Material to process start

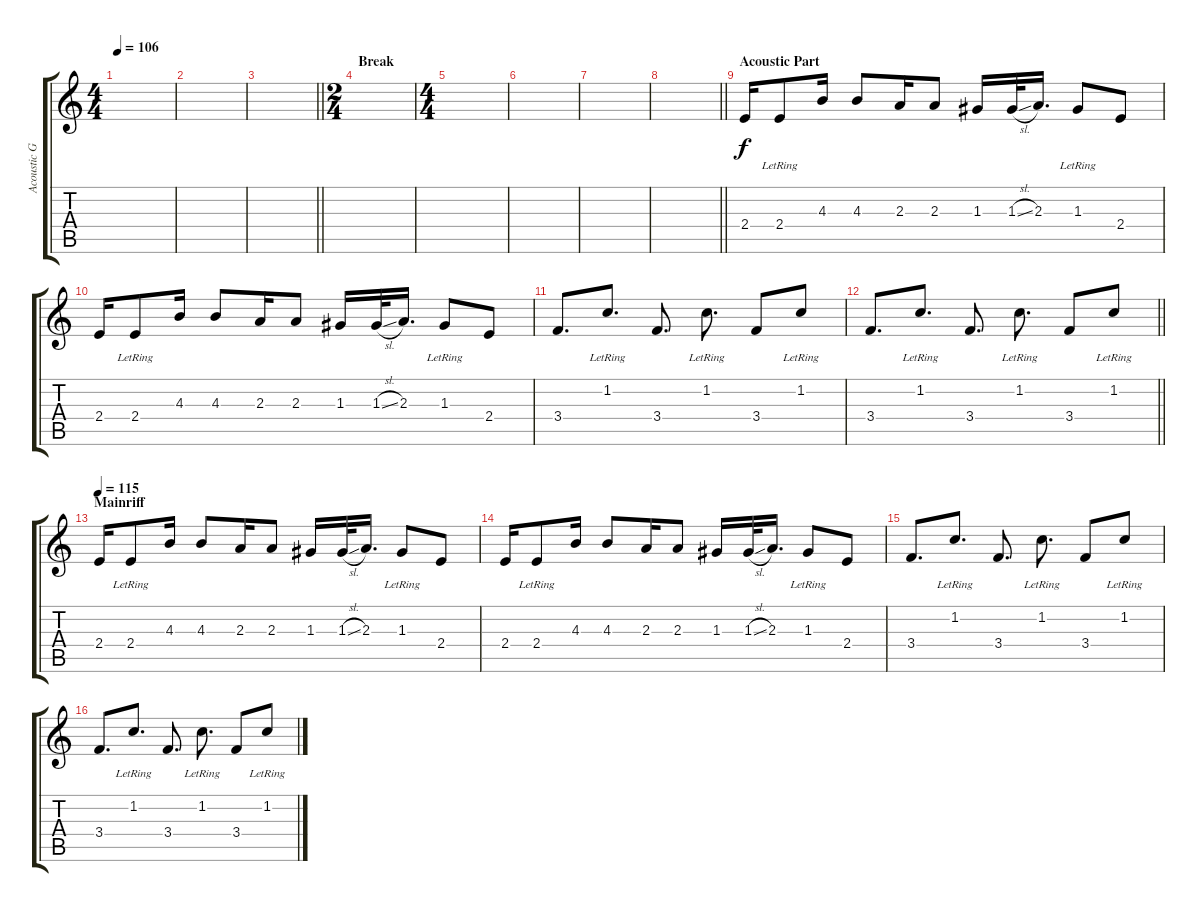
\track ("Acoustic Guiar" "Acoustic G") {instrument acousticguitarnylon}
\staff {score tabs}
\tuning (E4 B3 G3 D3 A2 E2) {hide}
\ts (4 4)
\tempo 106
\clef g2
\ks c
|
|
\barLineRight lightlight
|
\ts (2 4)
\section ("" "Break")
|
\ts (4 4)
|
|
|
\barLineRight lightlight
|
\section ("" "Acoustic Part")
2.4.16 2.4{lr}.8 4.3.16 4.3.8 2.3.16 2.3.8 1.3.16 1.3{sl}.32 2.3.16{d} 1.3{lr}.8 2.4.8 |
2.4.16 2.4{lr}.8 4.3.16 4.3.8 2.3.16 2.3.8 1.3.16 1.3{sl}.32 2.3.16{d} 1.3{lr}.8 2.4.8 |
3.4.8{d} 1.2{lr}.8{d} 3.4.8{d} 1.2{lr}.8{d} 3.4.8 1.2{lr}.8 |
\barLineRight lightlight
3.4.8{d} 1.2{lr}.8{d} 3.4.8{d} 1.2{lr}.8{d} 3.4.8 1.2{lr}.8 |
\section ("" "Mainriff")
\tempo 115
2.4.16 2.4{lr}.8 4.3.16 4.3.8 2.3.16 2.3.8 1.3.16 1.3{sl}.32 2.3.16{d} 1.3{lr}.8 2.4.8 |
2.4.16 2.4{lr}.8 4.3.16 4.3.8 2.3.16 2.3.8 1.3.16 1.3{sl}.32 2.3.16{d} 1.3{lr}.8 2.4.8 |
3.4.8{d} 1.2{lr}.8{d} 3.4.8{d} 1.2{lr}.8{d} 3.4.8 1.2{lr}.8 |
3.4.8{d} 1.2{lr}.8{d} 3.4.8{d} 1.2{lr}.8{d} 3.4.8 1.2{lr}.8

Material to process end

■ Problem description: Reproduce every line of the entry above verbatim, leaving out the picture.

■ The solution:
\track ("Acoustic Guiar" "Acoustic G") {instrument acousticguitarnylon}
\staff {score tabs}
\tuning (E4 B3 G3 D3 A2 E2) {hide}
\ts (4 4)
\tempo 106
\clef g2
\ks c
|
|
\barLineRight lightlight
|
\ts (2 4)
\section ("" "Break")
|
\ts (4 4)
|
|
|
\barLineRight lightlight
|
\section ("" "Acoustic Part")
2.4.16 2.4{lr}.8 4.3.16 4.3.8 2.3.16 2.3.8 1.3.16 1.3{sl}.32 2.3.16{d} 1.3{lr}.8 2.4.8 |
2.4.16 2.4{lr}.8 4.3.16 4.3.8 2.3.16 2.3.8 1.3.16 1.3{sl}.32 2.3.16{d} 1.3{lr}.8 2.4.8 |
3.4.8{d} 1.2{lr}.8{d} 3.4.8{d} 1.2{lr}.8{d} 3.4.8 1.2{lr}.8 |
\barLineRight lightlight
3.4.8{d} 1.2{lr}.8{d} 3.4.8{d} 1.2{lr}.8{d} 3.4.8 1.2{lr}.8 |
\section ("" "Mainriff")
\tempo 115
2.4.16 2.4{lr}.8 4.3.16 4.3.8 2.3.16 2.3.8 1.3.16 1.3{sl}.32 2.3.16{d} 1.3{lr}.8 2.4.8 |
2.4.16 2.4{lr}.8 4.3.16 4.3.8 2.3.16 2.3.8 1.3.16 1.3{sl}.32 2.3.16{d} 1.3{lr}.8 2.4.8 |
3.4.8{d} 1.2{lr}.8{d} 3.4.8{d} 1.2{lr}.8{d} 3.4.8 1.2{lr}.8 |
3.4.8{d} 1.2{lr}.8{d} 3.4.8{d} 1.2{lr}.8{d} 3.4.8 1.2{lr}.8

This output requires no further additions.